A zazga, deuxième pôle urbain et économique et de la wilaya de Tizi-Ouzou, vit toujours sous l'onde des deux derniers attaques terroristes qui ont ciblé un convoi et un campement militaires en l'espace de deux mois seulement. Le second, le 24 juin dernier a conduit à une bavure des éléments de l'ANP et a provoqué un mouvement de riposte citoyenne pacifique. Grèves générales et marches de protestation se sont succédé plusieurs jours et une tension reste perceptible dans les rues de la ville. Les gens ne cachent pas leur scepticisme. M. Hami, enseignant à l'université de Tizi-Ouzou habite un des villages limitrophes du chef lieu de Daïra : «Azazga, situé sur l'axe Alger-Tizi-Bejaia, est un comptoir commercial très important. Le commerce dans la région a d'importantes vertus touristiques. Les produits proposés, notamment sur l'axe routier reliant Azazga à Yakouren, sont des produits d'artisanat fabriqués au niveau local : céramique traditionnel, ustensiles en bambou, etc. Du coup, lorsque ce genre de commerce stagne à cause de l'insécurité, c'est tout simplement l'artisanat et ceux qui en vivent, généralement des familles très modestes, qui payent les frais». Le commerce de l'artisanat n'est pas le seul à pâtir d'évènements comme celui du 24 juin et ses suites. «Il y a les éleveurs traditionnels qui, faute de sécurité, n'osent plus s'aventurer dans les pâturages forestiers et finissent par renoncer à l'élevage. Même chose pour les apiculteurs et les tailleurs de pierres qui travaillent en pleine forêt, notamment dans la commune de Yakouren, et qui, petit à petit, vont tous finir par céder. L'insécurité risque de coûter trop cher à la région » épilogue l'universitaire.
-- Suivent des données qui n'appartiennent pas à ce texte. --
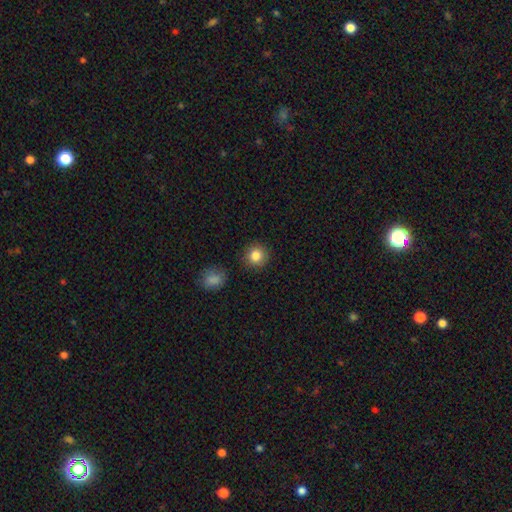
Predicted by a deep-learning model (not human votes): smooth-or-featured: smooth: 84% | star or artifact: 10% | featured or disk: 6%
  how-rounded: round: 91% | in between: 8% | cigar-shaped: 1%
  merging: none: 89% | minor disturbance: 7% | merger: 2% | major disturbance: 2%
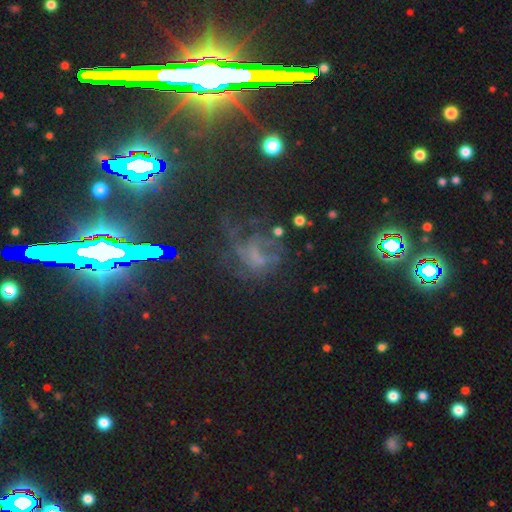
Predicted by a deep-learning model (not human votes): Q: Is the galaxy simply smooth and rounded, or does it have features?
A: star or artifact — 39%.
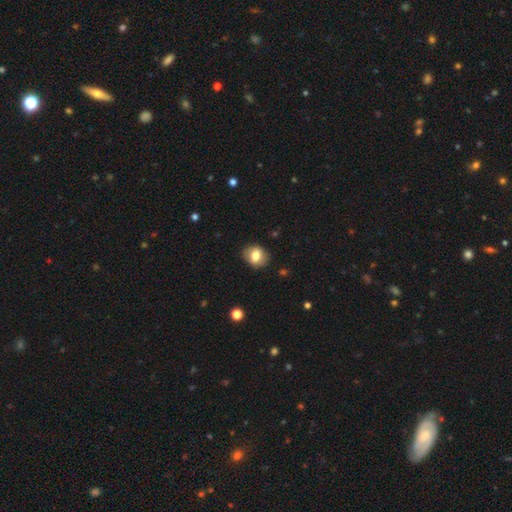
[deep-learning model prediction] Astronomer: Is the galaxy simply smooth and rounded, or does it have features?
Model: smooth — 75%.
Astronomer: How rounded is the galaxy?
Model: round — 58% (runner-up: in between, 41%).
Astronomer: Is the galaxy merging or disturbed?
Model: none — 86%.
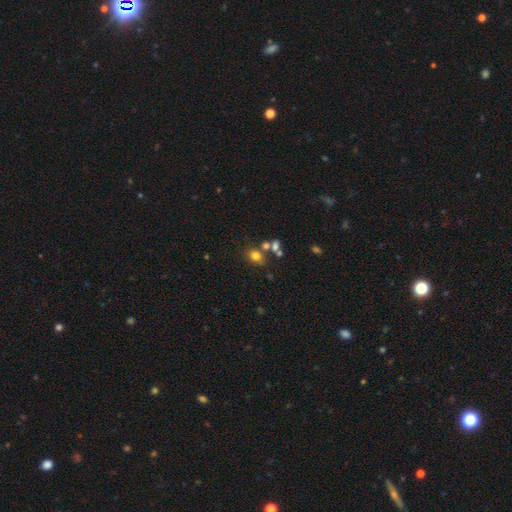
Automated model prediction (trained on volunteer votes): Smooth or featured? Predicted: smooth (p=0.75). How rounded? Predicted: round (p=0.52). Merging? Predicted: none (p=0.63).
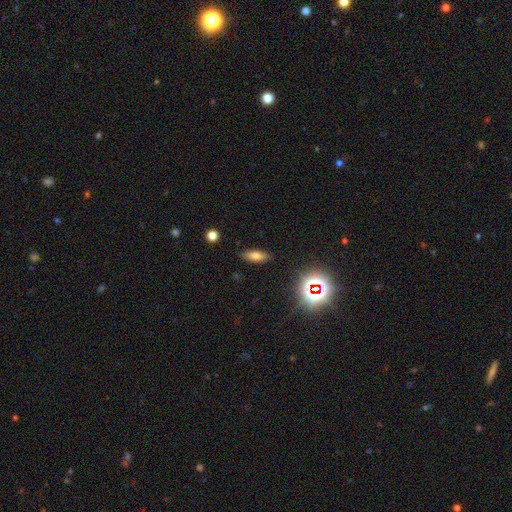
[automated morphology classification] A smooth galaxy with no disk features (67%) that is in between round and cigar-shaped (62%).

Vote fractions:
- Smooth or featured? smooth: 67% / featured or disk: 17% / star or artifact: 15%
- How rounded? in between: 62% / cigar-shaped: 33% / round: 4%
- Merging? none: 87% / minor disturbance: 9% / major disturbance: 2% / merger: 1%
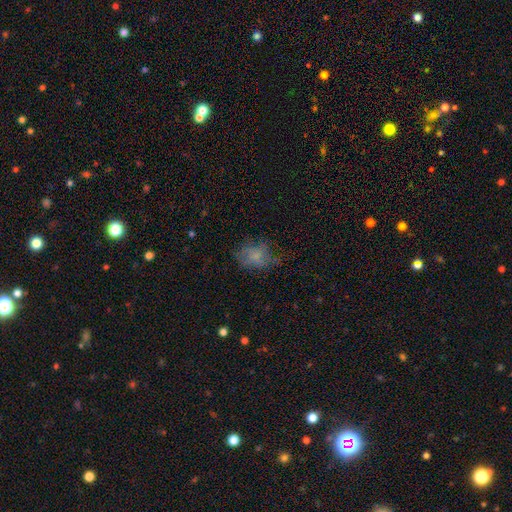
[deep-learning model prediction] This is likely a smooth galaxy (65%). How rounded: likely in between (63%). Merging: possibly none (53%).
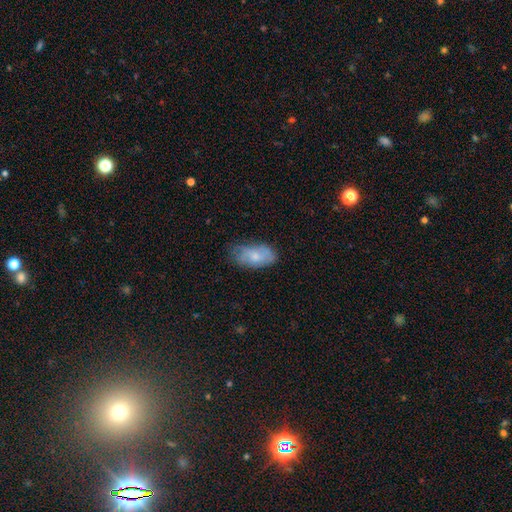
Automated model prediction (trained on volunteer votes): smooth 63%, featured or disk 30%, star or artifact 7%. Down the decision tree: how rounded — in between (92%); merging — none (61%).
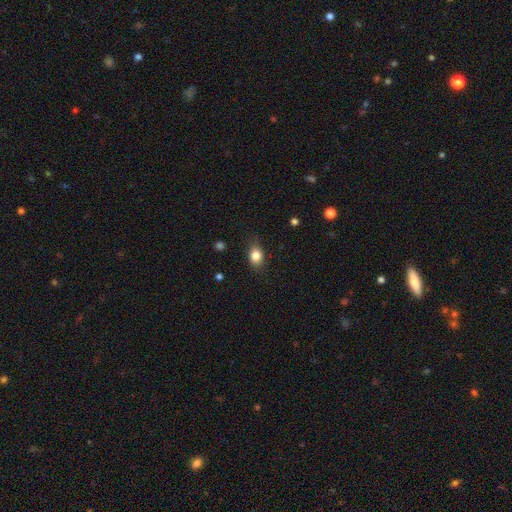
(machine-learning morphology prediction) Q: Smooth or featured?
A: smooth (83%); runner-up: star or artifact (10%)
Q: How rounded?
A: in between (63%); runner-up: round (35%)
Q: Merging?
A: none (77%); runner-up: minor disturbance (18%)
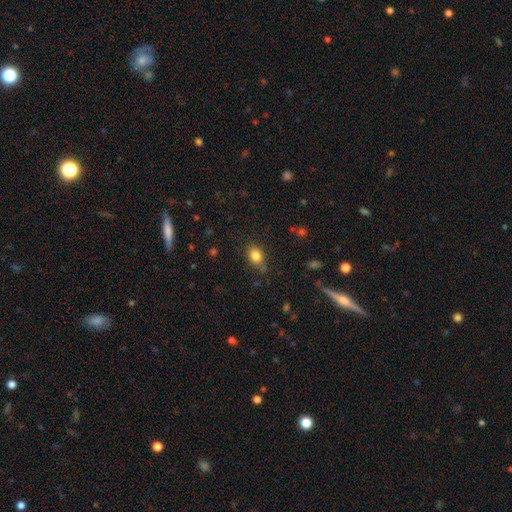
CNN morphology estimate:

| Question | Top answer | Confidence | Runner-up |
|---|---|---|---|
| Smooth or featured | smooth | 83% | star or artifact (11%) |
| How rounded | in between | 53% | round (46%) |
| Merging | none | 75% | minor disturbance (17%) |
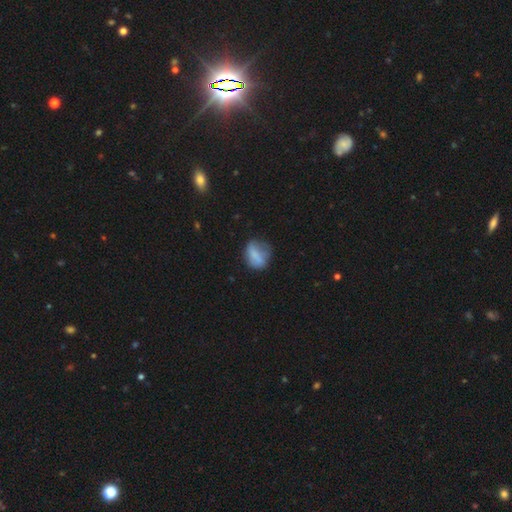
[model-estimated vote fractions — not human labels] Smooth or featured?
  - smooth: 68% *
  - featured or disk: 22%
  - star or artifact: 9%
How rounded?
  - in between: 49% *
  - round: 48%
  - cigar-shaped: 3%
Merging?
  - none: 50% *
  - minor disturbance: 30%
  - major disturbance: 16%
  - merger: 4%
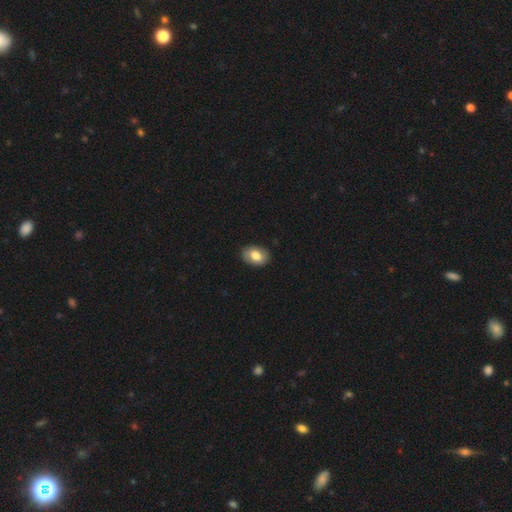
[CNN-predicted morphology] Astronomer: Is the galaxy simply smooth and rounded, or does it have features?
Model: smooth — 80%.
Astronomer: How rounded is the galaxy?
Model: in between — 84%.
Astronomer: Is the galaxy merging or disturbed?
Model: none — 89%.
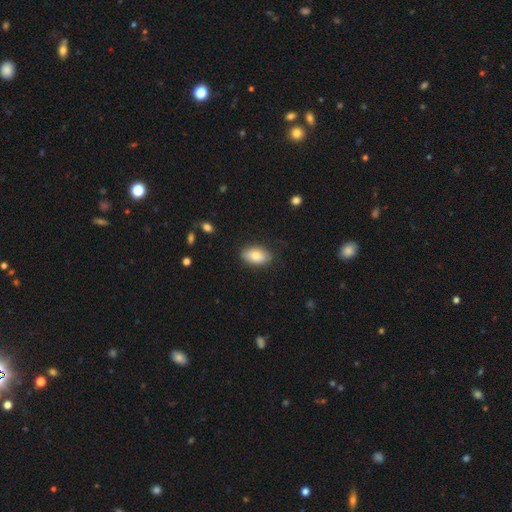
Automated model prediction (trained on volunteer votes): Smooth or featured? Predicted: smooth (p=0.81). How rounded? Predicted: in between (p=0.92). Merging? Predicted: none (p=0.84).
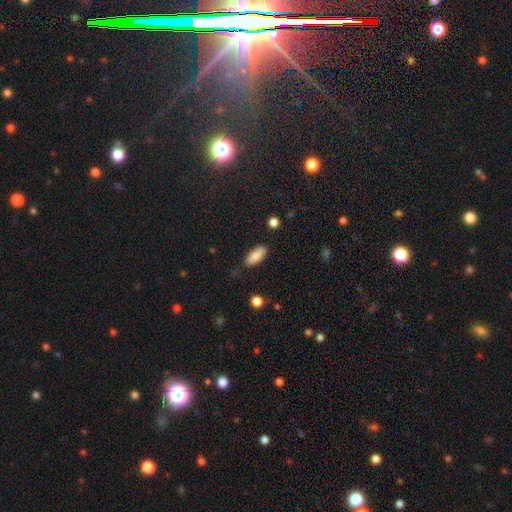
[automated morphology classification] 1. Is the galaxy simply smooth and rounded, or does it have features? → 84% smooth, 9% featured or disk, 7% star or artifact.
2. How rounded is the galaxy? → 84% in between, 14% cigar-shaped, 2% round.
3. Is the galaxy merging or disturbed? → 84% none, 12% minor disturbance, 2% major disturbance, 2% merger.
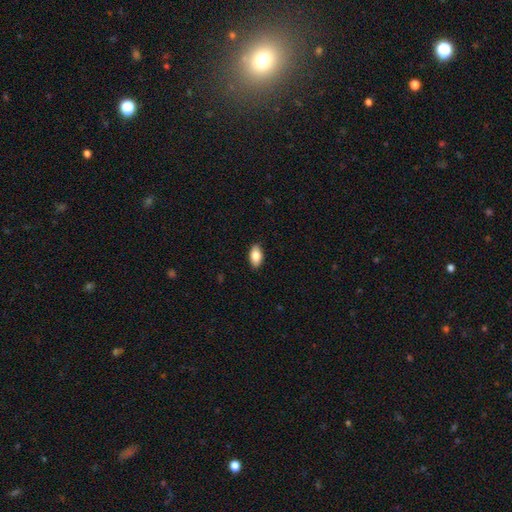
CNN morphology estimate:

Même son de cloche chez des citoyens de la ville d'Azazga. Lynda, rencontrée au niveau de l'agence locale de la BNA ouverte récemment, pense qu'Azazga, perd de plus en plus de son attractivité. «Les gens, particulièrement les commerçants et les industriels qui désirent s'installer à Azazga, nous a-t-elle dit, risquent de renoncer à leur projet si cela continue comme ça. A Yakouren, cela a déjà commencé : les gens ne viennent presque plus comme avant.»

«Les émigrés vont peut-être hésiter à venir»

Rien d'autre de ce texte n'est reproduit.